WHAT NEEDS TO BE DONE — From the top of the records below down to the line containing "immunohistochemistry (IHC) photomicrograph", reproduce every line exactly.

── EXCERPTED DATA

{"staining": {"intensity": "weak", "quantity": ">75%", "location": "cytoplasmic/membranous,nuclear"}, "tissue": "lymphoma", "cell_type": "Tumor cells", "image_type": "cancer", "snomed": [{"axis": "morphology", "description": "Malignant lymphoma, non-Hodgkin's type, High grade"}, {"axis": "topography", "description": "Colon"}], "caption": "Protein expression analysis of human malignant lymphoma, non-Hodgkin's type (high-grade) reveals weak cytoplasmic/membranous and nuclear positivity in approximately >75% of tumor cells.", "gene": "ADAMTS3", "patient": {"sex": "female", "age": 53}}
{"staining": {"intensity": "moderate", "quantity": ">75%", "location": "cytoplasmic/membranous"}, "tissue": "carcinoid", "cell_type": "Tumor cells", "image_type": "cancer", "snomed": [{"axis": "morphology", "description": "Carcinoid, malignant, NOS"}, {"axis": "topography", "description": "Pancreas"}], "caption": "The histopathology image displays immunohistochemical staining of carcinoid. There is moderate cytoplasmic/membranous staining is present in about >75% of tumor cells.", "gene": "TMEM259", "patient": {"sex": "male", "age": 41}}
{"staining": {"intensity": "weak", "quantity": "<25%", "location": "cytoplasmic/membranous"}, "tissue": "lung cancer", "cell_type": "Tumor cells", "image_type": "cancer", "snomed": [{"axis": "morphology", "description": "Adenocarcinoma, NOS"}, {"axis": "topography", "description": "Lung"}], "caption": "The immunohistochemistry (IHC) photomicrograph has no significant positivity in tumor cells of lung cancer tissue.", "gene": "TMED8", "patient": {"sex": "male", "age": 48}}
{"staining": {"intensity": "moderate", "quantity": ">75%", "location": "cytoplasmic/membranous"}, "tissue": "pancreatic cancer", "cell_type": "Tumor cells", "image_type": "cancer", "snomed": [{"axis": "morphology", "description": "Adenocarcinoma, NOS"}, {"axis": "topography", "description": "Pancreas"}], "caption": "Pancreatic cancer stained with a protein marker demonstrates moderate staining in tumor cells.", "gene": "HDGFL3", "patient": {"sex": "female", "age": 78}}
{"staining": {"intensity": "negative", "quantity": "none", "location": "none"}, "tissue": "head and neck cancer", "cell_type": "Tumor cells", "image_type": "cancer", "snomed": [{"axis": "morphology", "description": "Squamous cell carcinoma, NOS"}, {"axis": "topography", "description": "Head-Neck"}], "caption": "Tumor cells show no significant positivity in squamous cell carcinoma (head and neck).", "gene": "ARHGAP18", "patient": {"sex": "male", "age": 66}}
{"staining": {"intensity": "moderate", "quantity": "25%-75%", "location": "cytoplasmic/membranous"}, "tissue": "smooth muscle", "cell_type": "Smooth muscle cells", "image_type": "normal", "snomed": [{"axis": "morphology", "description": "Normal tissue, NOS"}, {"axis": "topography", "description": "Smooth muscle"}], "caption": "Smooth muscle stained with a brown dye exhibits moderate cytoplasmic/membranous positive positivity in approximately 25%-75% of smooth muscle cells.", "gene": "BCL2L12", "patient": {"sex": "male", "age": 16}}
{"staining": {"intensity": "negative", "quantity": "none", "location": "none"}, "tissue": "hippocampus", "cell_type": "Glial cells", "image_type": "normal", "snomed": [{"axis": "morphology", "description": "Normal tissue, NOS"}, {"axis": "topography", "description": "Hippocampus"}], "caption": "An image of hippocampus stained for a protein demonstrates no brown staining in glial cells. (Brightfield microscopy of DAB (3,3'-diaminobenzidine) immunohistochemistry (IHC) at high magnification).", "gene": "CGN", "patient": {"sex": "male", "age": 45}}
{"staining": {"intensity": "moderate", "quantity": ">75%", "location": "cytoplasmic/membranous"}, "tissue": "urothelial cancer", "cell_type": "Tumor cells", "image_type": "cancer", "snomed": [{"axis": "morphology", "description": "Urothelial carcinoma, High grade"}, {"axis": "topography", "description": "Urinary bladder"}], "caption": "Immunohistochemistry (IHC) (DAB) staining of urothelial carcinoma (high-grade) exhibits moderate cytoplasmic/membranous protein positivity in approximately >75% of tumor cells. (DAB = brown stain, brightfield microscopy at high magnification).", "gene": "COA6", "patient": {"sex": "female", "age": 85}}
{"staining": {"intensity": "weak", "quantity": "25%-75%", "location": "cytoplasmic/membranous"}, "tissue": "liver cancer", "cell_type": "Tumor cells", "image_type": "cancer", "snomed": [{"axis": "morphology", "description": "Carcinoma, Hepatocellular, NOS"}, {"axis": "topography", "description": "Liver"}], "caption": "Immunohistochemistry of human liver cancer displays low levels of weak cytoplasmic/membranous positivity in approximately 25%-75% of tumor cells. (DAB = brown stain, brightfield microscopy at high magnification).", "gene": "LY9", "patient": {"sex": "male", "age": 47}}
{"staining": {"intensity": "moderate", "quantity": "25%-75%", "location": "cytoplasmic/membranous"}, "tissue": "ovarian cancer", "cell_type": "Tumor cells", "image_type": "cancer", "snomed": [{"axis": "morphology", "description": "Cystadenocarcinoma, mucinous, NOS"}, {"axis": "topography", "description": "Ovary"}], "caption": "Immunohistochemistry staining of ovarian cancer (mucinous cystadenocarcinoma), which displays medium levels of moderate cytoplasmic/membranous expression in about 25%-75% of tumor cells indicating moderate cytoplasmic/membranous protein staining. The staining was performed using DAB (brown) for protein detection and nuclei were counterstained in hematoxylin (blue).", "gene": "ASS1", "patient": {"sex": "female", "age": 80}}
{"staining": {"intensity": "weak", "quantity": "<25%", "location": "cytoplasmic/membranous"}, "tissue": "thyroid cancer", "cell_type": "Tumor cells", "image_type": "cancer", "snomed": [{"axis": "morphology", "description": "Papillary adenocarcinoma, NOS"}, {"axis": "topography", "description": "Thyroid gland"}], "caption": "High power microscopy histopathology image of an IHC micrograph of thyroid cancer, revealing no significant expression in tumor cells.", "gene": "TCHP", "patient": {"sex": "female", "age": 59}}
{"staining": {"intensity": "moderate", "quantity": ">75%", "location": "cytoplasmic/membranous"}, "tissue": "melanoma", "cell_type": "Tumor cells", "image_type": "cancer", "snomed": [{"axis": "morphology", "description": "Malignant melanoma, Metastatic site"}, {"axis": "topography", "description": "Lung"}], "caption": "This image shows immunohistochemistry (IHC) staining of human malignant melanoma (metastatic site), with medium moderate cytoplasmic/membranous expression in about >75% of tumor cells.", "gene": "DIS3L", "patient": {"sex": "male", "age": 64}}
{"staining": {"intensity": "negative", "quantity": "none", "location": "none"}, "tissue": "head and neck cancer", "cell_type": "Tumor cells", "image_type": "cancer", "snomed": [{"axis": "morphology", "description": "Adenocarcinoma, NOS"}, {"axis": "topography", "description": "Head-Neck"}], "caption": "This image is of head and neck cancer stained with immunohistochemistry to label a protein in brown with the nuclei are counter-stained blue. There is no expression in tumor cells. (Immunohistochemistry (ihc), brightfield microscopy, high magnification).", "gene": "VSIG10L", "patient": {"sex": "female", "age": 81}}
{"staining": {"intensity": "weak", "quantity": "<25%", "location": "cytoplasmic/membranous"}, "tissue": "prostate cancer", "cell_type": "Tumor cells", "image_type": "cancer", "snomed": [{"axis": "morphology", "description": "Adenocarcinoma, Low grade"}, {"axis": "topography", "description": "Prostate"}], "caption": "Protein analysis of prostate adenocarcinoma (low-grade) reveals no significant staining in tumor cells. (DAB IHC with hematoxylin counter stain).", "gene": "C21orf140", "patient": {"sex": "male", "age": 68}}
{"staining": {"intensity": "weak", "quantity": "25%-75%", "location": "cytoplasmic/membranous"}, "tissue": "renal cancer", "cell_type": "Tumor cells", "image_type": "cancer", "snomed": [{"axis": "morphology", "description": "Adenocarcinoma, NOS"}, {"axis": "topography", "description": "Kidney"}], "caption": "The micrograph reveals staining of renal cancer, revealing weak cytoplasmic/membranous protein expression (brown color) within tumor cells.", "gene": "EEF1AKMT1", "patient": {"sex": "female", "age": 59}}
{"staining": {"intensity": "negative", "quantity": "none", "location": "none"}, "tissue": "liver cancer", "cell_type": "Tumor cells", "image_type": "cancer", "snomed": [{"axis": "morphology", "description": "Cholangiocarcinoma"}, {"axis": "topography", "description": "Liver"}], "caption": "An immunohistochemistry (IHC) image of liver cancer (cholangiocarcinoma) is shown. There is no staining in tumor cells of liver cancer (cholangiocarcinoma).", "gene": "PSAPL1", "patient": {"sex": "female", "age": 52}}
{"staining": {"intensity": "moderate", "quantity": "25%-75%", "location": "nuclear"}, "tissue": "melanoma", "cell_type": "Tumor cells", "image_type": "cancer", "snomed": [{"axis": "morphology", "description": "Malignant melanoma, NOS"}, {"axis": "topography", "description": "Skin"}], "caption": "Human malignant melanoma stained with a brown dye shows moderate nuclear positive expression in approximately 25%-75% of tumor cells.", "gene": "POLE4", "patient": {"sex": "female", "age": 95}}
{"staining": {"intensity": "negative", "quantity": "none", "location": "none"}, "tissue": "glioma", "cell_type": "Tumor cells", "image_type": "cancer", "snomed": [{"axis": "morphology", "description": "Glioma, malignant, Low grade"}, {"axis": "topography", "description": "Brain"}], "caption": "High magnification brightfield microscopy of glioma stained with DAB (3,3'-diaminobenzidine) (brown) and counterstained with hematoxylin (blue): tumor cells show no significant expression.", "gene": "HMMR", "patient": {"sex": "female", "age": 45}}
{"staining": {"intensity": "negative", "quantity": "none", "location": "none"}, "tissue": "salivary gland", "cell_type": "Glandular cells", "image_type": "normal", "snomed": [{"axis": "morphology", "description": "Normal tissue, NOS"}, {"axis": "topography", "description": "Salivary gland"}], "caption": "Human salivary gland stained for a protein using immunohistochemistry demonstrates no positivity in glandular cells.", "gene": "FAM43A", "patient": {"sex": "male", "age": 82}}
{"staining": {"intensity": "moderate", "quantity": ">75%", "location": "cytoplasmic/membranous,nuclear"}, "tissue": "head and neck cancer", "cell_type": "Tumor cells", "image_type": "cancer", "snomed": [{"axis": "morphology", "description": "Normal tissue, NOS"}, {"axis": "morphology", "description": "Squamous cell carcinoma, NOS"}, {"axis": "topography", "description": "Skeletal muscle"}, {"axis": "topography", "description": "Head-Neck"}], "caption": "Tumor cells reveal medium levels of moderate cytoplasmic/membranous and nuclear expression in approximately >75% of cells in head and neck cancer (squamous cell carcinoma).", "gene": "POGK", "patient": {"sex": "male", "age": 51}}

────

SOLUTION BELOW —
{"staining": {"intensity": "weak", "quantity": ">75%", "location": "cytoplasmic/membranous,nuclear"}, "tissue": "lymphoma", "cell_type": "Tumor cells", "image_type": "cancer", "snomed": [{"axis": "morphology", "description": "Malignant lymphoma, non-Hodgkin's type, High grade"}, {"axis": "topography", "description": "Colon"}], "caption": "Protein expression analysis of human malignant lymphoma, non-Hodgkin's type (high-grade) reveals weak cytoplasmic/membranous and nuclear positivity in approximately >75% of tumor cells.", "gene": "ADAMTS3", "patient": {"sex": "female", "age": 53}}
{"staining": {"intensity": "moderate", "quantity": ">75%", "location": "cytoplasmic/membranous"}, "tissue": "carcinoid", "cell_type": "Tumor cells", "image_type": "cancer", "snomed": [{"axis": "morphology", "description": "Carcinoid, malignant, NOS"}, {"axis": "topography", "description": "Pancreas"}], "caption": "The histopathology image displays immunohistochemical staining of carcinoid. There is moderate cytoplasmic/membranous staining is present in about >75% of tumor cells.", "gene": "TMEM259", "patient": {"sex": "male", "age": 41}}
{"staining": {"intensity": "weak", "quantity": "<25%", "location": "cytoplasmic/membranous"}, "tissue": "lung cancer", "cell_type": "Tumor cells", "image_type": "cancer", "snomed": [{"axis": "morphology", "description": "Adenocarcinoma, NOS"}, {"axis": "topography", "description": "Lung"}], "caption": "The immunohistochemistry (IHC) photomicrograph has no significant positivity in tumor cells of lung cancer tissue.", "gene": "TMED8", "patient": {"sex": "male", "age": 48}}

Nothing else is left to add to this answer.